# Pandas and Matplotlib

This tutorial shows examples of using the `pandas` and `matplotlib` packages together. Data shaping tasks can be effectively done using `pandas` data frames, and visualizations can be created using `matplotlib`. Tasks in this tutorial may require either or both of these packages.

Basic knowledge of the `numpy`, `pandas`, and `matplotlib` packages is required.

In [None]:
import numpy as np
import pandas as pd
import matplotlib.pyplot as plt

Some exercises in this notebook (especially data shaping tasks) **may be mandatory** before continuing with subsequent tasks.

The Curry Shots dataset is used for this demonstration. This contains several thousand rows, each representing an attempted shot of Stephen Curry basketball player during his professional career.

If you run this notebook in Google Colab, do not forget to upload the file `curryshots.csv` for the session.

In [None]:
df = pd.read_csv('curryshots.csv')
df.head(3)

Note: during this tutorial, it is often advisable to create a backup of a `DataFrame` in a given state, that can be restored if the data shaping steps need to be redone.

The `copy()` function creates a copy explicitly. Note that `df_orig = df` would only create a reference to the original.

In [None]:
df_original_loaded = df.copy() # creating a backup

In [None]:
df = df_original_loaded.copy() # loading the backup
df.head(3)

The starting point of most exercises and tasks will be a backup of the current state. Creating an own copy of this backup should be the first step of the solution code. This makes sure that the same cell can be executed multiple times, giving the same result. The same applies to the solution code.

# Data shaping

Many `pandas` functions have an option to pass `inplace=True` to mutate the current data frame instead of returning the result of the operation.

The following example shows how to rename and drop columns.

In [None]:
df = df_original_loaded.copy()

df.rename(columns={'ID': 'row_id'}, inplace=True)
df = df.rename(columns={'Player': 'player_name'})
df.drop(['Season'], axis=1, inplace=True)
df.head(3)

Additional columns can be introduced using formulas based on other columns.

In [None]:
df['Shot_Distance.m'] = df['Shot_Distance.ft.'] * 0.3048
df[['Shot_Distance.ft.', 'Shot_Distance.m']].head(3)

 The `loc` indexer with masks, the `map()` function, or `np.map()` can all be useful to define conditional columns.

In [None]:
df.loc[df['Outcome (1 if made, 0 otherwise)'] == 1, 'Make or Miss'] = 'Make'
df.loc[df['Outcome (1 if made, 0 otherwise)'] == 0, 'Make or Miss'] = 'Miss'

In [None]:
df['Make or Miss'] = df['Outcome (1 if made, 0 otherwise)'].map({1: 'Make', 0: 'Miss'})

In [None]:
df['Make or Miss'] = np.where(df['Outcome (1 if made, 0 otherwise)'] == 1, 'Make', 'Miss')

In [None]:
df[['Outcome (1 if made, 0 otherwise)', 'Make or Miss']].head(3)

### DIRECTIONS
A. From the pandas and Matplotlib tutorial, quote word for word the passage that opens with the words containing "Some exercises in" and closes with "his professional career.".
B. Extend the pandas and Matplotlib tutorial beyond its final line, continuing in the same style.

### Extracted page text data
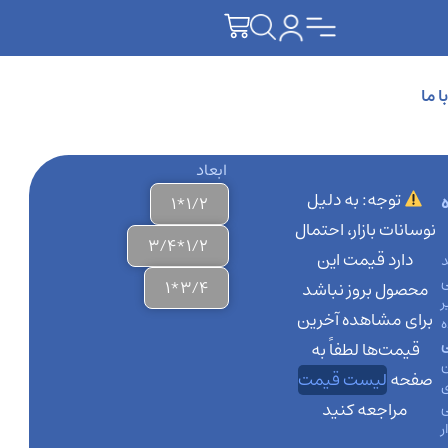
 ما
ابعاد
توجه: به دلیل
1/2*1
نوسانات بازار، احتمال
1/2*3/4
دارد قیمت این
د
3/4*1
محصول بروز نباشد
ر
برای مشاهده آخرین
ه
قیمت‌ها لطفاً به
صفحه
لیست قیمت
مراجعه کنید
ی
ر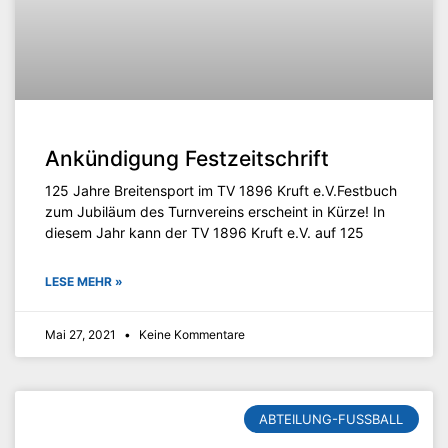
Ankündigung Festzeitschrift
125 Jahre Breitensport im TV 1896 Kruft e.V.Festbuch
zum Jubiläum des Turnvereins erscheint in Kürze! In
diesem Jahr kann der TV 1896 Kruft e.V. auf 125
LESE MEHR »
Mai 27, 2021
Keine Kommentare
ABTEILUNG-FUSSBALL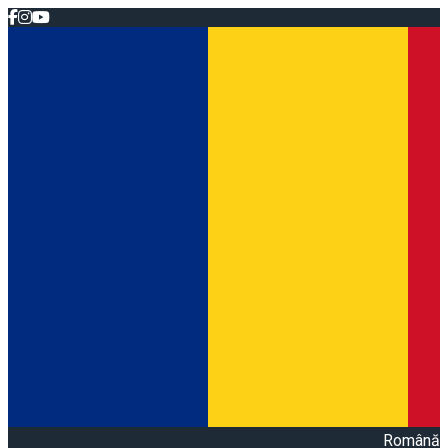
Română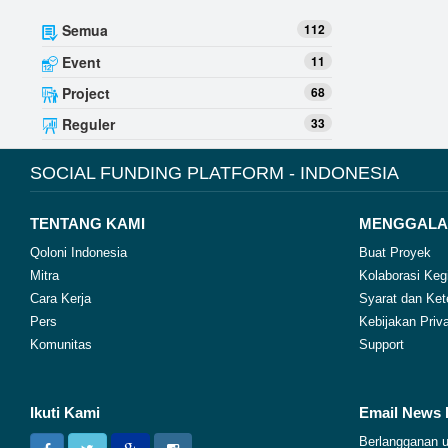
Semua
112
Event
11
Project
68
Reguler
33
SOCIAL FUNDING PLATFORM - INDONESIA
TENTANG KAMI
MENGGALA
Qoloni Indonesia
Buat Proyek
Mitra
Kolaborasi Keg
Cara Kerja
Syarat dan Ket
Pers
Kebijakan Priva
Komunitas
Support
Ikuti Kami
Email News 
Berlangganan u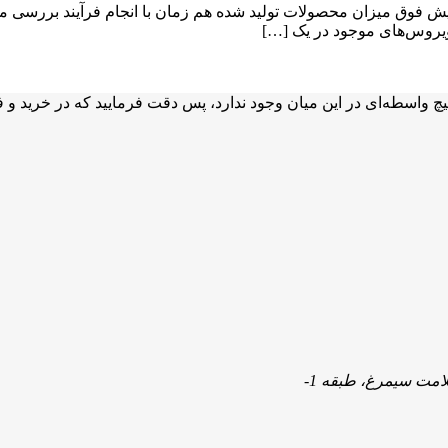
ایش فوق میزان محصولات تولید شده هم زمان با انجام فرآیند بررسی م
 ویروس‌های موجود در یک […]
یچ واسطه‌ای در این میان وجود ندارد، پس دقت فرمایید که در خرید و 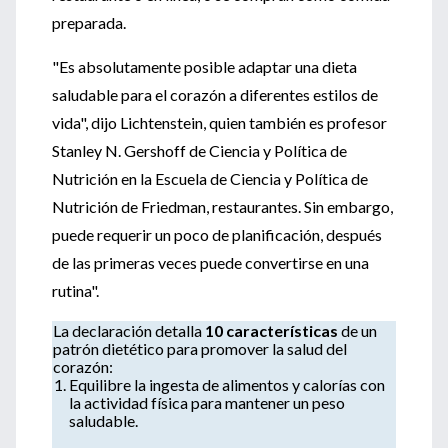
preparada.
"Es absolutamente posible adaptar una dieta
saludable para el corazón a diferentes estilos de
vida", dijo Lichtenstein, quien también es profesor
Stanley N. Gershoff de Ciencia y Política de
Nutrición en la Escuela de Ciencia y Política de
Nutrición de Friedman, restaurantes. Sin embargo,
puede requerir un poco de planificación, después
de las primeras veces puede convertirse en una
rutina".
La declaración detalla
10 características
de un
patrón dietético para promover la salud del
corazón:
Equilibre la ingesta de alimentos y calorías con
la actividad física para mantener un peso
saludable.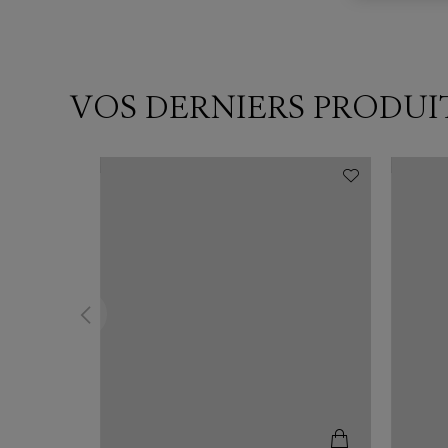
VOS DERNIERS PRODUI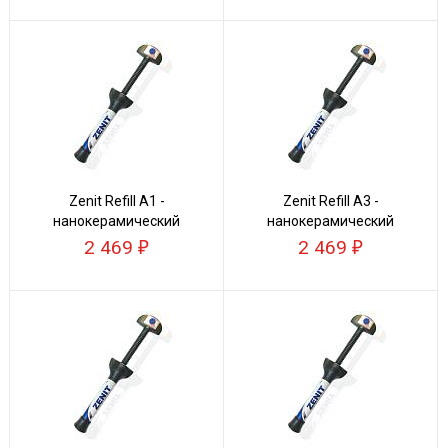
Zenit Refill А1 -
Zenit Refill А3 -
нанокерамический
нанокерамический
композит
композит
2 469
2 469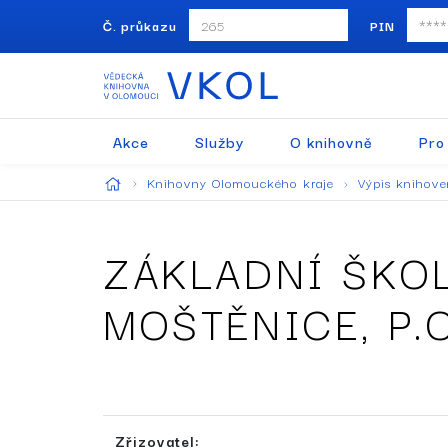
Č. průkazu
PIN
Akce
Služby
O knihovně
Pro
Knihovny Olomouckého kraje
Výpis knihov
ZÁKLADNÍ ŠKO
MOŠTĚNICE, P.O
Zřizovatel: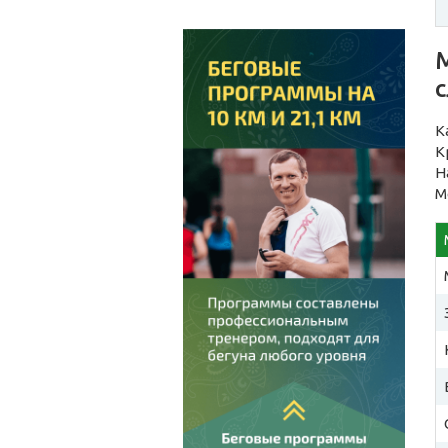
К
К
Н
М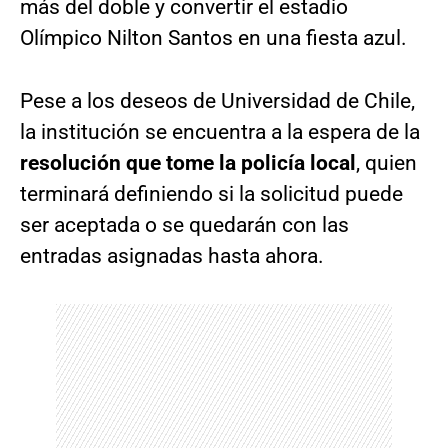
más del doble y convertir el estadio
Olímpico Nilton Santos en una fiesta azul.
Pese a los deseos de Universidad de Chile,
la institución se encuentra a la espera de la
resolución que tome la policía local
, quien
terminará definiendo si la solicitud puede
ser aceptada o se quedarán con las
entradas asignadas hasta ahora.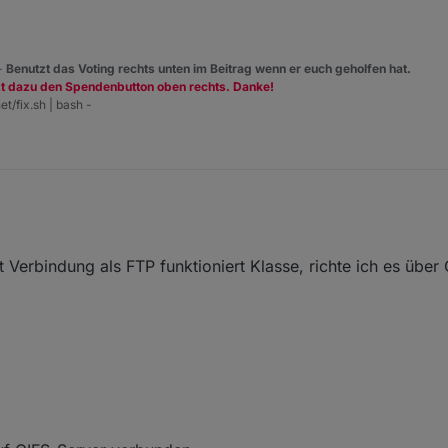
 -
Benutzt das Voting rechts unten im Beitrag wenn er euch geholfen hat.
zt dazu den Spendenbutton oben rechts. Danke!
et/fix.sh | bash -
t Verbindung als FTP funktioniert Klasse, richte ich es übe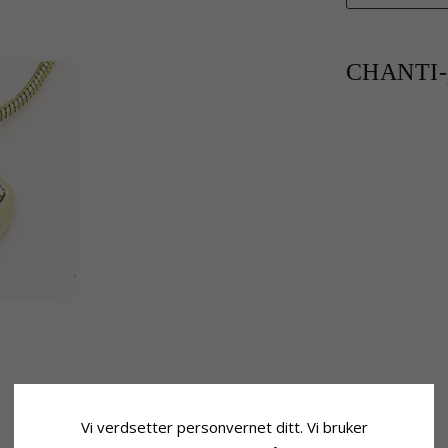
CHANTI-p
Vi verdsetter personvernet ditt. Vi bruker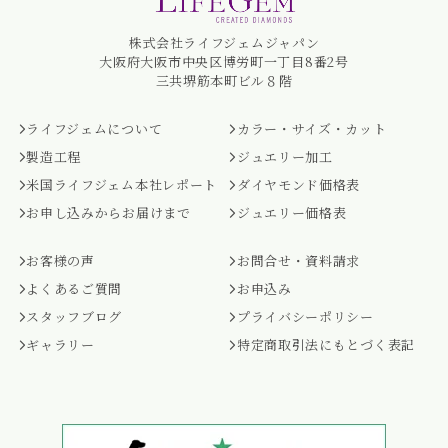
株式会社ライフジェムジャパン
大阪府大阪市中央区博労町一丁目8番2号
三共堺筋本町ビル８階
ライフジェムについて
カラー・サイズ・カット
製造工程
ジュエリー加工
米国ライフジェム本社レポート
ダイヤモンド価格表
お申し込みからお届けまで
ジュエリー価格表
お客様の声
お問合せ・資料請求
よくあるご質問
お申込み
スタッフブログ
プライバシーポリシー
ギャラリー
特定商取引法にもとづく表記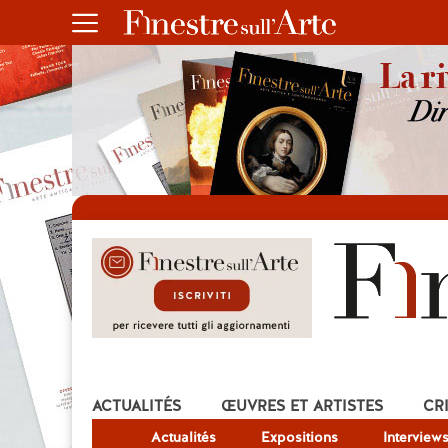
ACTUALITÉS
ŒUVRES ET ARTISTES
CR
Actualités
Expositions
Interview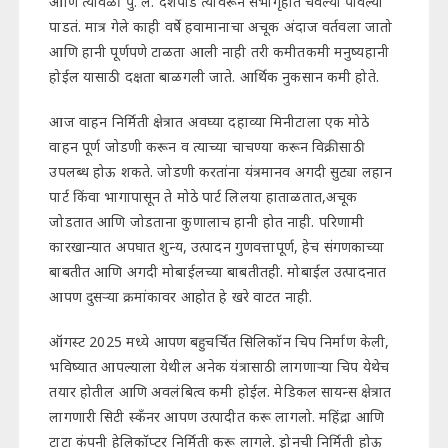
आणि त्यावेळी पु. ल. देशपांडे त्यावरून सभागृहात चवल्या पावल्या
पाडतं. मात्र गेले काही वर्षे हवामानाचा अचूक अंदाज वर्तवला जातो
आणि हानी पूर्णपणे टाळता आली नाही तरी कमीतकमी मनुष्यहानी
होईल यासाठी दक्षता बाळगली जाते. आर्थिक नुकसान कमी होते.
आज वाहन निर्मिती क्षेत्रात अवघ्या दहाव्या मिनीटाला एक मोठे
वाहन पूर्ण जोडणी करून व त्याच्या चाचण्या करून विक्रीसाठी
उपलब्ध होऊ शकते. जोडणी करतांना यंत्रमानव अगदी सुट्या लहान
पार्ट किंवा भागापासून ते मोठे पार्ट लिलया हाताळतात,अचूक
जोडतात आणि जोडताना कुणालाच हानी होत नाही. परिणामी
कारखान्यात अपघात शुन्य, उत्पादन गुणवत्तापूर्ण, हेच संगणकाच्या
बाबतीत आणि अगदी मोबाईलच्या बाबतीतही. मोबाईल उत्पादनात
आपण दुसऱ्या क्रमांकावर आहोत हे खरे वाटत नाही.
ऑगस्ट 2025 मध्ये आपण बहुचर्चित सिलिकॉन चिप निर्माण केली,
भविष्यात आपल्याला येथील अनेक यंत्रासाठी लागणाऱ्या चिप येथेच
तयार होतील आणि अवलंबित्व कमी होईल. मेडिकल सायन्स क्षेत्रात
लागणारी सिटी स्कँनर आपण उत्पादीत करू लागलो. महिंद्रा आणि
टाटा कंपनी हेलिकॉप्टर निर्मिती करू लागले. ड्रोनची निर्मिती होऊ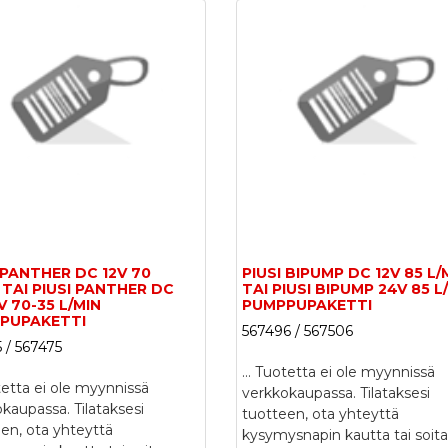
 PANTHER DC 12V 70
PIUSI BIPUMP DC 12V 85 L/
 TAI PIUSI PANTHER DC
TAI PIUSI BIPUMP 24V 85 L
V 70-35 L/MIN
PUMPPUPAKETTI
PUPAKETTI
567496 / 567506
 / 567475
...
Tuotetta ei ole myynnissä
etta ei ole myynnissä
verkkokaupassa. Tilataksesi
kaupassa. Tilataksesi
tuotteen, ota yhteyttä
en, ota yhteyttä
kysymysnapin kautta tai soita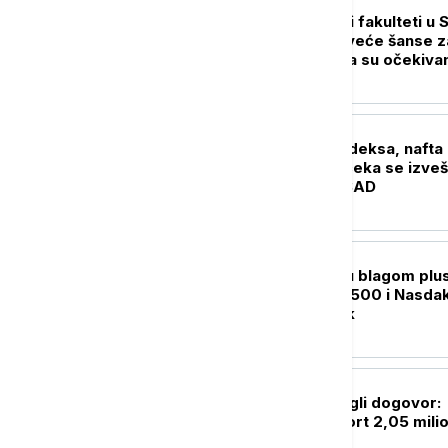
BIZNIS VESTI
Koji su najtraženiji fakulteti u S
Gde su danas najveće šanse z
zaposlenje i kakva su očekiva
generacije Z
BIZNIS VESTI
Rast evropskih indeksa, nafta
Brent 83 dolara, čeka se izveš
sa tržišta rada u SAD
BIZNIS VESTI
Američke berze u blagom plu
rast indeksa S&P 500 i Nasdak
fokusu Bliski istok
BIZNIS VESTI
Janaf i MOL postigli dogovor:
Ugovoren transport 2,05 mili
tona sirove nafte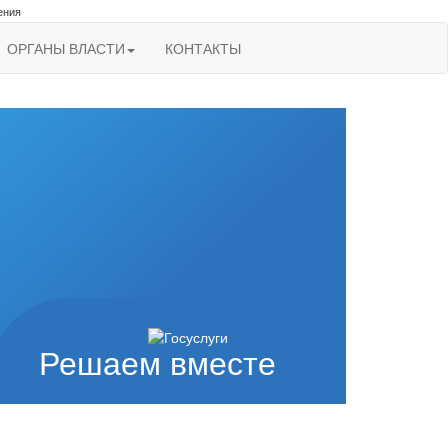
ения
ОРГАНЫ ВЛАСТИ
КОНТАКТЫ
Решаем вместе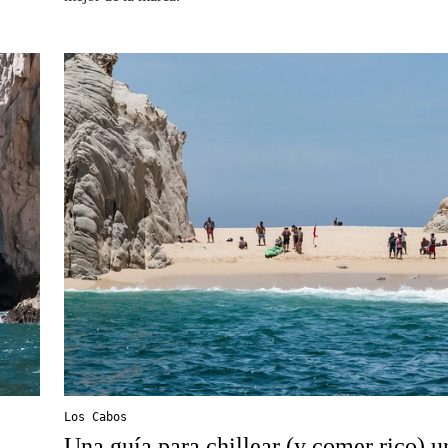
Los Cabos
Una guía para chillear (y comer rico) u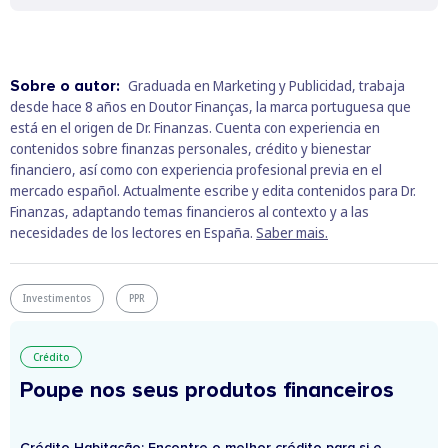
Sobre o autor:
Graduada en Marketing y Publicidad, trabaja
desde hace 8 años en Doutor Finanças, la marca portuguesa que
está en el origen de Dr. Finanzas. Cuenta con experiencia en
contenidos sobre finanzas personales, crédito y bienestar
financiero, así como con experiencia profesional previa en el
mercado español. Actualmente escribe y edita contenidos para Dr.
Finanzas, adaptando temas financieros al contexto y a las
necesidades de los lectores en España.
Saber mais.
Investimentos
PPR
Crédito
Poupe nos seus produtos financeiros
Crédito Habitação: Encontre o melhor crédito para si e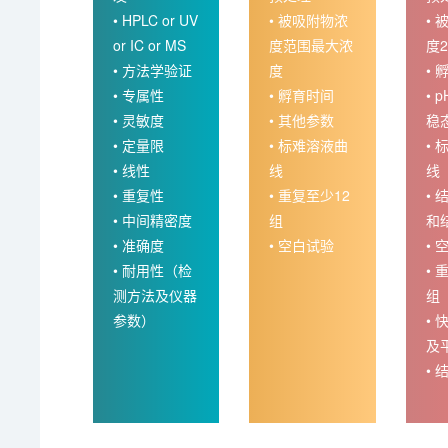
• HPLC or UV
• 被吸附物浓
•
or IC or MS
度范围最大浓
度2
• 方法学验证
度
• 
• 专属性
• 孵育时间
• 
• 灵敏度
• 其他参数
稳
• 定量限
• 标难溶液曲
•
• 线性
线
线
• 重复性
• 重复至少12
•
• 中间精密度
组
和
• 准确度
• 空白试验
• 
• 耐用性（检
• 
测方法及仪器
组
参数）
•
及
• 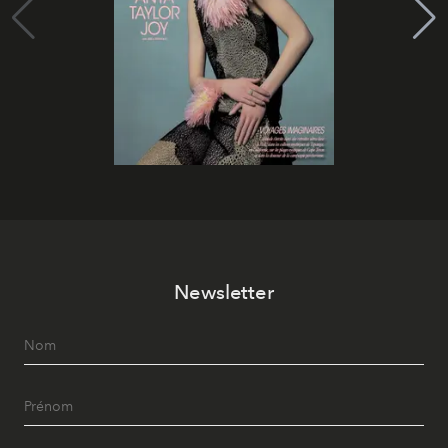
Newsletter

### RESPONSES PER TASK
A.
Some exercises in this notebook (especially data shaping tasks) **may be mandatory** before continuing with subsequent tasks.

The Curry Shots dataset is used for this demonstration. This contains several thousand rows, each representing an attempted shot of Stephen Curry basketball player during his professional career.

B.
If the definition of the new column is complex, we can use the `apply()` function. However, that iterates over all rows of the data frame, which is an anti-pattern, and can be slow for large datasets.

In [None]:
def conv_time (quarter, clock):
  h, m = clock.split(':')
  clock_sec = int(h) * 60 + float(m)
  return 'Q' + str(quarter) + ', rem: ' + str(clock_sec) + ' s'

df['Shot_Time'] = df.apply(lambda row : conv_time(row['Quarter'], row['Game_Clock']), axis=1)
df[['Quarter', 'Game_Clock', 'Shot_Time']].head(5)

Vectorized functions are preferred for this tasks, especially if performance is critical. The following shows an equivalent definition using `str.split()`.

In [None]:
h_m = df['Game_Clock'].str.split(':', expand=True).astype(float)
clock_sec = h_m[0]*60 + h_m[1]
df['Shot_Time'] = 'Q' + df['Quarter'].astype(str) + ', rem: ' + clock_sec.astype(str) + ' s'

df[['Quarter', 'Game_Clock', 'Shot_Time']].head(5)

Rearranging columns into a given order is as simple as listing the columns in the given order. With this approach, we can also perform a selection of columns.

In [None]:
df_rearranged = df[['Date', 'Opponent', 'Location', 'Quarter', 'Outcome (1 if made, 0 otherwise)']]
df_rearranged.head(5)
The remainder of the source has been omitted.